In Christ, we have been given the way of how to reverse the purely
negative character of our suffering and death into something positive
and redemptive.

            That is why we have to learn how to love suffering, not in
the perverted and masochistic sense, but in the way Christ accepted
his passion and death. He did no run away from it when the time came
for him to go through it. He presented himself, in fact, and embraced
all that suffering and death quietly in obedience to the will of the
Father for the salvation of man.

            Let’s remember that it is our sin that has brought our own
suffering and death. And it’s a sin that would require God himself
with our cooperation for it to be forgiven.
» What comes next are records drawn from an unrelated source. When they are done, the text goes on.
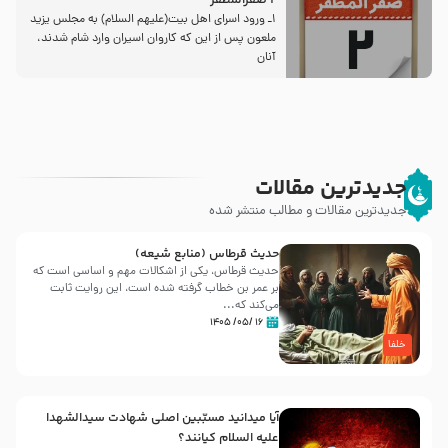
2 صفرالمظفر
1ـ ورود اسراى اهل بیت‌(علیهم السلام) به مجلس یزید
ملعون پس از این كه كاروان اسیران وارد شام شدند،
آنان
جدیدترین مقالات
جدیدترین مقالات و مطالب منتشر شده
حدیث قرطاس (منابع شیعه)
حدیث قرطاس، یکی از اشکالات مهم و اساسی است که
بر عمر بن خطاب گرفته شده است، این روایت ثابت
می‌کند که...
۱۶ /۰۵/ ۱۴۰۵
خلفا
آیا میدانید مسبّبین اصلی شهادت سیدالشهدا
علیه ‌السلام کیانند؟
Why? Because it is God
whom we have offended, and we on our own cannot undo it. It would need
God himself becoming man to undo it. By so doing, we have the way to
be forgiven of our sin.

            When we would finally be able to accept and live this
truth of our faith, then we would not be afraid of any suffering that
will befall us in our earthly life. In fact, we would welcome and
embrace suffering, convinced that we would be enriched and glorified
by it. We would be convinced that by embracing suffering we would be
tightening our identification with Christ, and would be showing the
greatest love we can ever have.

            Yes, love is proven more genuine and more Christ-inspired
if developed, lived and shown in the crucible of suffering. A love
that only thrives on good times is not an authentic love. It has to
have the form of the cross for it to be authentic.

            So, we can say that our present condition is actually an
invitation for us to mature in our humanity and in our Christian life.